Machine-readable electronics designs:
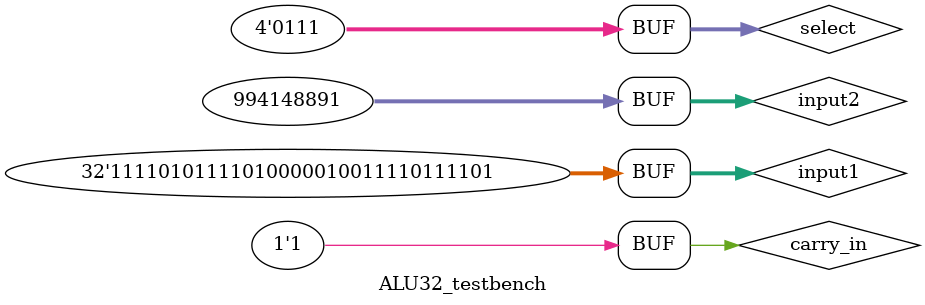
<source format=v>
`define DELAY 20
module ALU32_testbench(); 
reg [31:0] input1, input2;
reg [3:0] select;
reg carry_in;
wire carry_out_forAdd, carry_out_forSub;
wire [31:0] result;

ALU_32 test_ALU(result,carry_out_forAdd,carry_out_forSub,input1,input2,select,carry_in);

initial begin
input1 = 32'b11111111111111111111111111111111; input2 = 32'b00000000000000000000000000000000; select = 3'b000;
#`DELAY;
input1 = 32'b11111111111111111111111111111111; input2 = 32'b11111111111111111111111111111111; select = 3'b000;
#`DELAY;
input1 = 32'b01011010110101110110110101101011; input2 = 32'b00110000110101100100111101100001; select = 3'b000;
#`DELAY;
input1 = 32'b11111111111111111111111111111111; input2 = 32'b00000000000000000000000000000000; select = 3'b001;
#`DELAY;
input1 = 32'b00000000000000000000000000000000; input2 = 32'b00000000000000000000000000000000; select = 3'b001;
#`DELAY;
input1 = 32'b01011010110101110110110101101011; input2 = 32'b00110000110101100100111101100001; select = 3'b001;
#`DELAY;
input1 = 32'b11111111111111111111111111111111; input2 = 32'b11111111111111111111111111111111; select = 3'b010; carry_in = 1'b0;
#`DELAY;
input1 = 32'b11111111111111111111111111111111; input2 = 32'b00000000000000000000000000000000; select = 3'b010; carry_in = 1'b1;
#`DELAY;
input1 = 32'b00000000000000000000000000000000; input2 = 32'b00000000000000000000000000000000; select = 3'b010; carry_in = 1'b1;
#`DELAY;
input1 = 32'b10000010010101001100010000100010; input2 = 32'b00000010000001000011110000000001; select = 3'b011; 
#`DELAY;
input1 = 32'b10111100000000000010000001001001; input2 = 32'b01000010010000000000001000010001; select = 3'b011;
#`DELAY;
input1 = 32'b11001010101101111100011101010111; input2 = 32'b00101000000001110000000001111000; select = 3'b011; 
#`DELAY;
input1 = 32'b11111111111111111111111111111111; input2 = 32'b00000000000000000000000000000000; select = 3'b100; 
#`DELAY;
input1 = 32'b11111111111111111111111111111111; input2 = 32'b11111111111111111111111111111111; select = 3'b100; 
#`DELAY;
input1 = 32'b11111111111111111111111111100000; input2 = 32'b00000000000000000000000000011111; select = 3'b100;
#`DELAY;
input1 = 32'b10000000000000000000000100010000; input2 = 32'b00000000000000000000000000000011; select = 3'b101;
#`DELAY;
input1 = 32'b00000000000000000000100000000000; input2 = 32'b00000000000000000000000000001001; select = 3'b101;
#`DELAY;
input1 = 32'b10000000000000000000001100010000; input2 = 32'b00000000000000000000000000010101; select = 3'b101;
#`DELAY;
input1 = 32'b11111111111111111111111111111111; input2 = 32'b00000000000000000000000000000100; select = 3'b110; 
#`DELAY;
input1 = 32'b11111111111111000011111110110111; input2 = 32'b00000000000000000000000000001100; select = 3'b110; 
#`DELAY;
input1 = 32'b11111111111111111111111111111111; input2 = 32'b00000000000000000000000000011111; select = 3'b110; 
#`DELAY;
input1 = 32'b11000111111101111011101110111111; input2 = 32'b10001000000100010000010101010100; select = 3'b111; 
#`DELAY;
input1 = 32'b11001000100001000011101110110111; input2 = 32'b11000000110110101111010000001100; select = 3'b111; 
#`DELAY;
input1 = 32'b11110101111010000010011110111101; input2 = 32'b00111011010000011000001000011011; select = 3'b111; 
#`DELAY;
end
 
 
initial
begin

$monitor("time = %2d, input1 = %32b, input2 = %32b, select = %3b, result = %32b, carry_in = %1b, carry_out= %1b", $time, input1, input2, select, result, carry_in, carry_out_forAdd);

end
 
endmodule
</source>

# What you have to do
Copy every line of the records above that holds the word "wire".

# Written answer
wire carry_out_forAdd, carry_out_forSub;
wire [31:0] result;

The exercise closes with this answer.